Perjanjian Kerja Sama ini merupakan kolaborasi antara BAPPENAS, Universitas Padjadjaran, dan Nuraa Women’s Institute dalam membangun dan mengembangkan Women SMEs Unpad–Nuraa Center sebagai platform pemberdayaan ekonomi perempuan.

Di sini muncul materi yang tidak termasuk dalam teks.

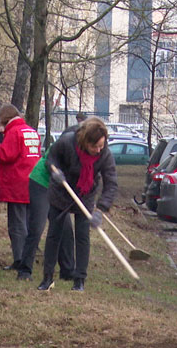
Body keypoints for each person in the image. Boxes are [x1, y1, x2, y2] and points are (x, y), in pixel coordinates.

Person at [39, 117, 118, 292]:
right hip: (61, 192)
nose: (98, 150)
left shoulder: (104, 154)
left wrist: (101, 209)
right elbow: (50, 159)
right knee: (54, 234)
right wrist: (55, 172)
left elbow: (111, 183)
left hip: (85, 194)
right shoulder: (67, 142)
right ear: (84, 141)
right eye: (94, 146)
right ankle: (47, 277)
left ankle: (79, 279)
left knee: (82, 236)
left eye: (101, 145)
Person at [16, 143, 75, 281]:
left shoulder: (91, 153)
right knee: (37, 227)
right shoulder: (67, 144)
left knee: (65, 227)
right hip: (41, 182)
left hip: (60, 188)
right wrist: (59, 173)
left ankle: (67, 271)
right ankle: (24, 270)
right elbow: (50, 161)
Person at [0, 105, 41, 271]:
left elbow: (7, 155)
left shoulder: (14, 132)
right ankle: (28, 257)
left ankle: (20, 260)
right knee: (28, 222)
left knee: (17, 224)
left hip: (17, 183)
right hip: (33, 181)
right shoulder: (31, 131)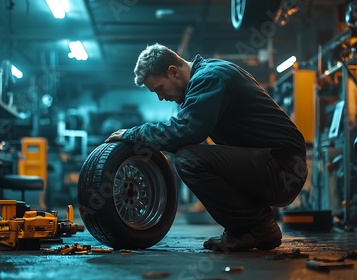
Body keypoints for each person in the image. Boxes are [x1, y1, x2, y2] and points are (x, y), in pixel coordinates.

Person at [105, 43, 307, 252]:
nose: (161, 98)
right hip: (273, 163)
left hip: (282, 167)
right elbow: (186, 132)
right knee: (193, 154)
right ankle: (256, 229)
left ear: (173, 72)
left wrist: (133, 134)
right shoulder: (208, 76)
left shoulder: (210, 78)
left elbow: (187, 130)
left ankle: (255, 227)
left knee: (188, 159)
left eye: (160, 89)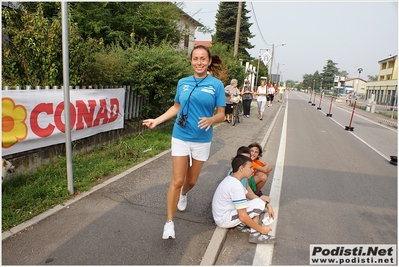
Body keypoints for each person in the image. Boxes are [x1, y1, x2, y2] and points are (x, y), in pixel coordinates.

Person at [142, 45, 226, 239]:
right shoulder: (183, 82)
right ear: (191, 61)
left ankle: (184, 194)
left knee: (191, 181)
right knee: (177, 180)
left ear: (209, 61)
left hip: (202, 139)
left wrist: (212, 119)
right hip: (180, 135)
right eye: (195, 58)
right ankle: (169, 223)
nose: (199, 62)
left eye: (203, 59)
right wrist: (157, 120)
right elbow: (176, 107)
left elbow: (222, 114)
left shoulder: (216, 85)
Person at [212, 154, 277, 244]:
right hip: (224, 219)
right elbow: (242, 215)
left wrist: (267, 205)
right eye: (250, 167)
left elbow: (248, 195)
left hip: (223, 215)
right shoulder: (236, 186)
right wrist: (262, 229)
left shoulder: (231, 179)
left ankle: (242, 225)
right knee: (258, 205)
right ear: (241, 168)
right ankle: (255, 235)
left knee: (257, 202)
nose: (252, 169)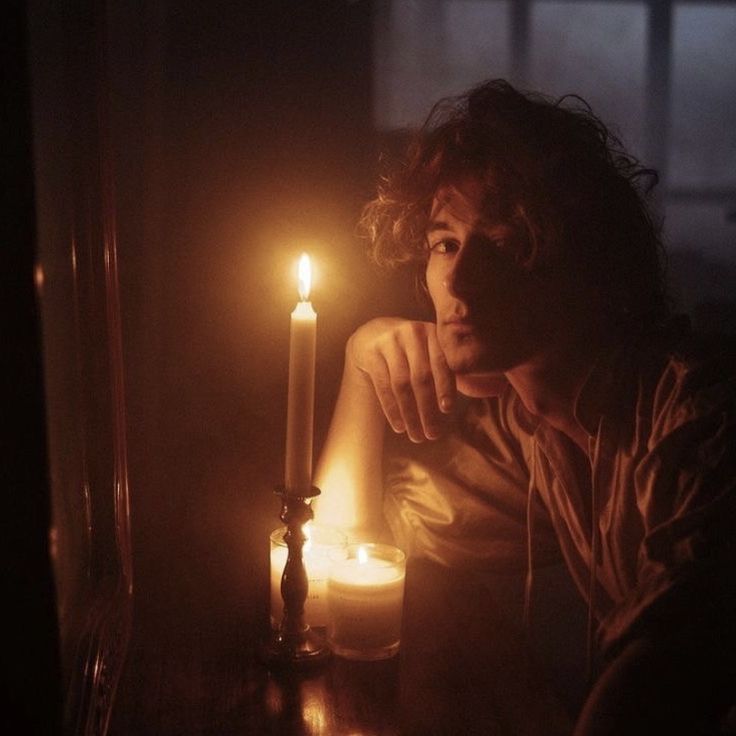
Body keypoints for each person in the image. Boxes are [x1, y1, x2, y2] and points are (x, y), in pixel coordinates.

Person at [313, 79, 736, 734]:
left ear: (585, 258)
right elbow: (338, 561)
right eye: (444, 242)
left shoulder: (696, 416)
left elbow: (662, 674)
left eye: (505, 241)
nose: (455, 278)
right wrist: (363, 360)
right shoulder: (530, 430)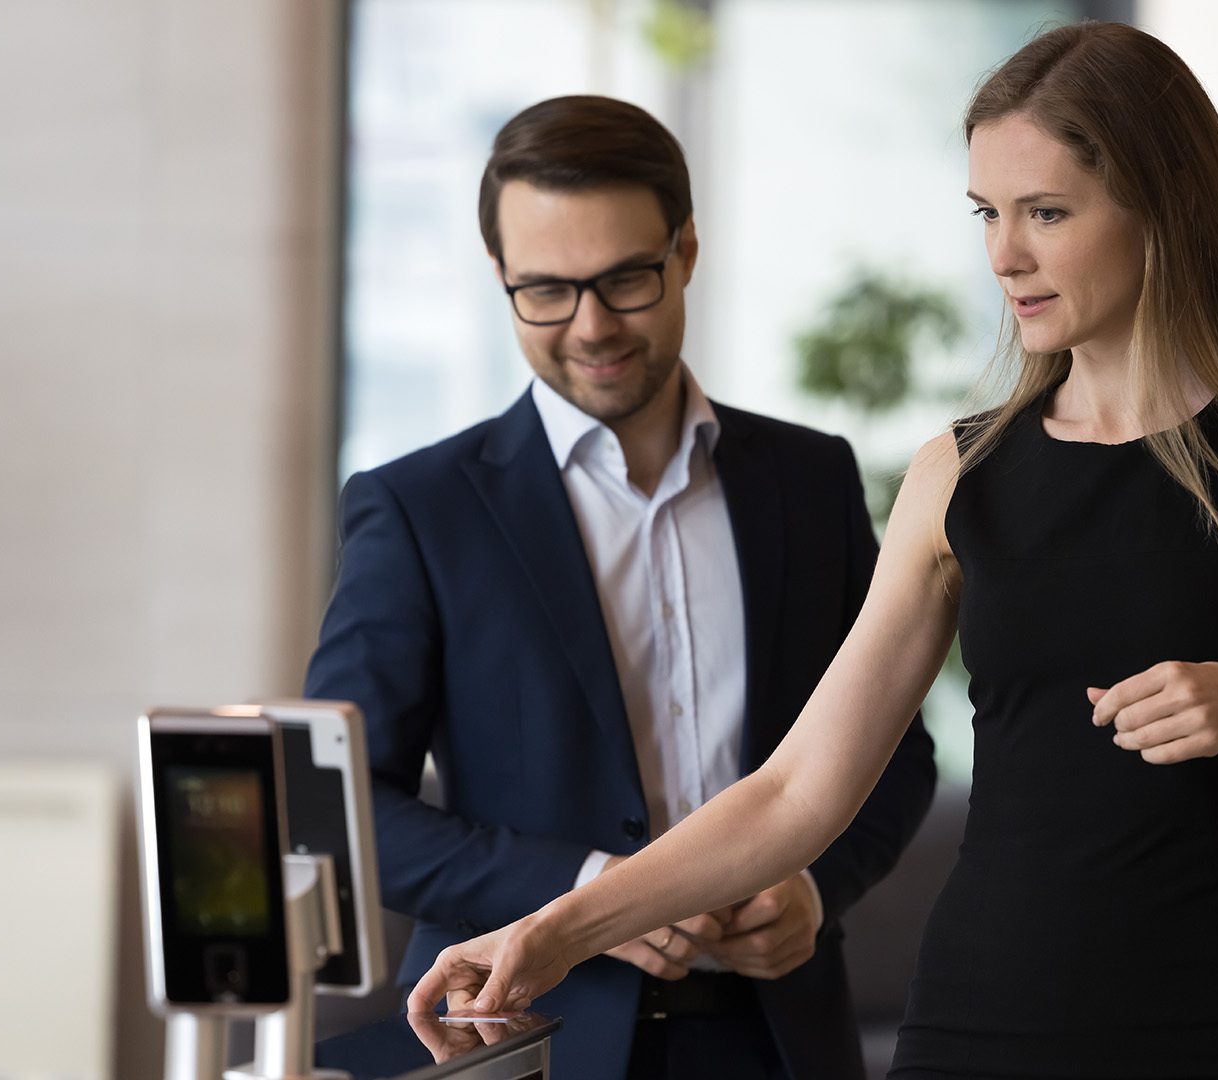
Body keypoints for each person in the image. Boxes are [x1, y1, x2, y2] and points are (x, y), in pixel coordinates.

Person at [407, 23, 1218, 1080]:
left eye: (1047, 212)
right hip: (970, 1029)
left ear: (1166, 206)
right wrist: (556, 931)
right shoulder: (957, 475)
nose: (1006, 255)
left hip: (1211, 1031)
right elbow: (796, 794)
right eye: (988, 214)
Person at [304, 94, 937, 1080]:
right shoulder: (418, 508)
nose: (590, 326)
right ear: (500, 278)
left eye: (625, 280)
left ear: (685, 251)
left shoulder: (808, 481)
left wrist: (815, 882)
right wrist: (595, 898)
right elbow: (336, 811)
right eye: (545, 291)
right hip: (523, 1034)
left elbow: (894, 756)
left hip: (775, 1036)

Kerja sama difokuskan pada peningkatan kapasitas UMKM perempuan melalui pelatihan, mentoring, inkubasi bisnis, perluasan akses pembiayaan dan pasar, pengembangan kebijakan berbasis bukti (evidence-based policy), serta penguatan jejaring kemitraan guna mendukung pencapaian Sustainable Development Goals (SDGs), khususnya SDG 5 (Gender Equality), SDG 8 (Decent Work and Economic Growth), dan SDG 17 (Partnerships for the Goals).

Output Kerja sama

  • Terbentuknya Women SMEs Unpad–Nuraa Center sebagai pusat pengembangan UMKM perempuan.

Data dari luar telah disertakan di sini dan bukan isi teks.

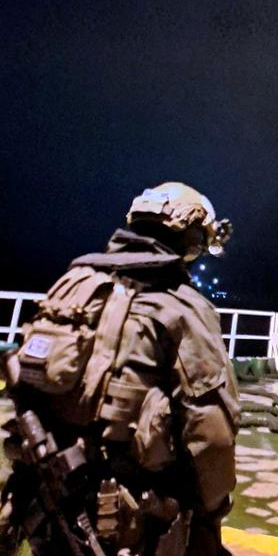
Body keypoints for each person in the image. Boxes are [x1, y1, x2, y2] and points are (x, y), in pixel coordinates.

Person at [0, 182, 239, 556]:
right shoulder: (183, 308)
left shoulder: (73, 284)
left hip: (46, 503)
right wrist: (212, 513)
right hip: (127, 522)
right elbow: (210, 434)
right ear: (188, 237)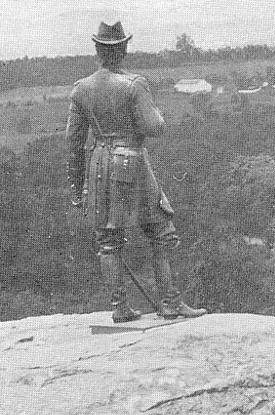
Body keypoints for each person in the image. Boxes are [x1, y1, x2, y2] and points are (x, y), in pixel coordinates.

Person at [66, 21, 206, 323]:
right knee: (159, 231)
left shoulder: (81, 89)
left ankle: (120, 308)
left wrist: (78, 190)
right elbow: (155, 127)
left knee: (108, 241)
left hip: (100, 165)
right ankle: (170, 302)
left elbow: (73, 145)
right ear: (123, 49)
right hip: (133, 163)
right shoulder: (134, 84)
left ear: (98, 50)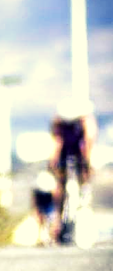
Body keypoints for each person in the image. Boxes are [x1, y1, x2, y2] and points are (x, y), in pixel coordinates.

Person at [49, 97, 97, 242]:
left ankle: (84, 191)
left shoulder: (87, 121)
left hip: (79, 148)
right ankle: (59, 215)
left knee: (84, 169)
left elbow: (88, 142)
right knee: (60, 182)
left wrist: (87, 163)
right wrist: (54, 162)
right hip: (66, 150)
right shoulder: (58, 121)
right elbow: (57, 143)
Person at [32, 169, 57, 245]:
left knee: (50, 220)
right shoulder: (41, 181)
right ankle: (42, 238)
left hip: (48, 202)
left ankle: (50, 238)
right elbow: (35, 197)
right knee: (42, 221)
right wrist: (36, 209)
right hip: (43, 201)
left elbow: (54, 195)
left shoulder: (49, 180)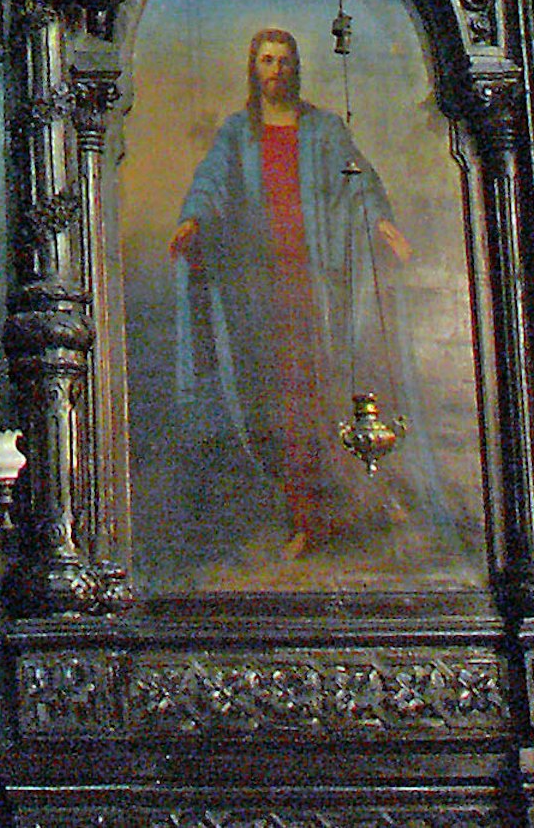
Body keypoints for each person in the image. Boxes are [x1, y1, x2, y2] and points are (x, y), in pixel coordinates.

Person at [172, 27, 409, 551]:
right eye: (266, 60)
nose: (276, 70)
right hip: (260, 290)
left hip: (316, 280)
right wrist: (193, 219)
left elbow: (358, 180)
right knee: (275, 396)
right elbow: (211, 181)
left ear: (296, 67)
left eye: (284, 60)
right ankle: (304, 512)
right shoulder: (238, 133)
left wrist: (380, 222)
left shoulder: (323, 129)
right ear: (253, 68)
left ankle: (340, 506)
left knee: (321, 391)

  • Program pelatihan, mentoring, pendampingan usaha, dan inkubasi bisnis bagi UMKM perempuan.
  • Program peningkatan kapasitas kewirausahaan dan penguatan sumber daya manusia UMKM perempuan.

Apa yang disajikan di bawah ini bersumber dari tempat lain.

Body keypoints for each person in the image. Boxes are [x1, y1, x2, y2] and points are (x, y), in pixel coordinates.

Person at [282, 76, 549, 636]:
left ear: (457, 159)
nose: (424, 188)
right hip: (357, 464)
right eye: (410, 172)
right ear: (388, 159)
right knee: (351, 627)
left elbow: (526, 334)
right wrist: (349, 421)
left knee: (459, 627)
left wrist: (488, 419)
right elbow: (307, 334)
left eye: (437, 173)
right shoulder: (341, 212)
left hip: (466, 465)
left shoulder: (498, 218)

  • Pengembangan akses UMKM perempuan terhadap pembiayaan, pasar, teknologi digital, dan jejaring usaha.
  • Kajian, penelitian, serta rekomendasi kebijakan mengenai pemberdayaan ekonomi perempuan dan pengembangan UMKM.
  • Sistem pemantauan dan evaluasi berbasis indikator SDGs untuk mengukur dampak program.
  • Model replikasi (best practice) pemberdayaan UMKM perempuan berbasis hasil penelitian dan pembelajaran.
  • Publikasi ilmiah, data, praktik baik (best practices), serta rekomendasi kebijakan hasil implementasi program.
  • Forum koordinasi dan kolaborasi antara pemerintah, perguruan tinggi, dan lembaga masyarakat dalam pengembangan UMKM perempuan.

Outcome Kerja sama

Terwujudnya ekosistem pemberdayaan UMKM perempuan yang inklusif, berkelanjutan, dan berbasis bukti melalui penguatan kapasitas usaha, peningkatan akses terhadap pembiayaan, pasar, teknologi, dan jejaring kemitraan. Selain meningkatkan daya saing serta kemandirian ekonomi perempuan, kerja sama ini diharapkan menghasilkan model nasional pengembangan UMKM perempuan yang dapat direplikasi di berbagai daerah serta memberikan kontribusi nyata terhadap pencapaian SDG 5 (Kesetaraan Gender), SDG 8 (Pekerjaan Layak dan Pertumbuhan Ekonomi), dan SDG 17 (Kemitraan untuk Mencapai Tujuan).